Doctors didn’t know if White would walk again, much less perform. He couldn’t hold a guitar, had trouble speaking, and it was impossible to write songs.
And then, as he pushed through rehabilitation and began to make slight progress by getting movement back in his hand, White was dealt another blow when the 2020 pandemic shut everything down.
Any hope he had of resuming his blossoming career after the stroke was put on hold.
But just like the title of his recent album, White found a reason to be optimistic despite the stroke and career setback that forced him to start over from rock bottom. “The pandemic stopped everything and gave me a chance to slowly heal,” he says. “It was a super humbling time. We went from songs on the radio, Zac Brown tours, Eric Church tours—all that stuff—and then we’re back to asking for Venmos and Paypals during concerts in my barn on Wednesday nights during the pandemic. “The stroke and pandemic gave my ego a check, and I was just thankful to be out there singing again. I could’ve, and maybe should’ve, died.”
While it took about five months for White to learn how to walk again, he augmented his medical care with plenty of time outside. He planted his shoes on the dirt of his farm and pushed himself to be active. The woods, fields, fresh air, and sun proved to be the perfect remedy for White’s recovery. “I just started working outside in the sun and let that vitamin D do what it does. I don’t mean to talk all hippie-dippie, but I am a holistic, hippie cowboy believer that God put everything on this earth that will heal and help us,” he says. “We have to respect it.”

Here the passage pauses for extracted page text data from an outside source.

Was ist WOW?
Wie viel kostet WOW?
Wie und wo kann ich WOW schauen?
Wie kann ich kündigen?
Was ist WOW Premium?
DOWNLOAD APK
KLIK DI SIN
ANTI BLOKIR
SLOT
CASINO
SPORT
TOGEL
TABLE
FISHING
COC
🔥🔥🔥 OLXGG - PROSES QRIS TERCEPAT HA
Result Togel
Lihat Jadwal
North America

Although he still walks with a limp and his recovery continues, White is now healthy enough to tour again in support of The Optimystic, which is his first album in five years. Releasing new music and returning to the stage is a victory lap of sorts for White, who admits he’s in an exciting place in his life. But the music isn’t all that returned after the stroke. White is also back to hunting and fishing, both on his farm and anywhere he can find the time while on the road.

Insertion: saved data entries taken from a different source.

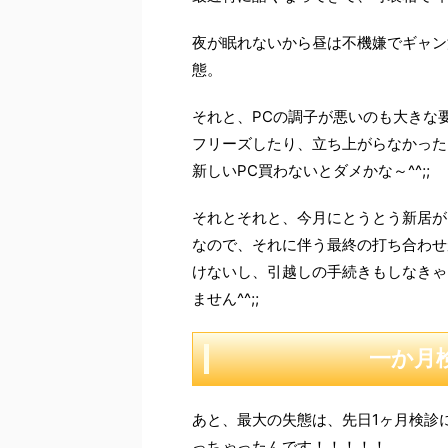
夜が眠れないから昼は不機嫌でギャン
態。
それと、PCの調子が悪いのも大きな
フリーズしたり、立ち上がらなかった
新しいPC買わないとダメかな～^^;;
それとそれと、今月にとうとう新居が
なので、それに伴う最終の打ち合わせ
けないし、引越しの手続きもしなきゃ
ません^^;;
一か月
あと、最大の失態は、先日1ヶ月検診
っちゃったんです！！！！！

Combine it all with the upcoming birth of his first child, and White admits he’s pretty fulfilled. It wasn’t all that long ago that he had every reason to give up, but now he has plenty of reasons to be optimistic about the future. And he owes it all to family and a lifelong love of the outdoors. “I lived through something that not many people would’ve come out on the other side and been optimistic. But it was the woods, the dirt, that’s what brought me life again,” White says. “Outdoors is where my heart is calm and where I feel peace.”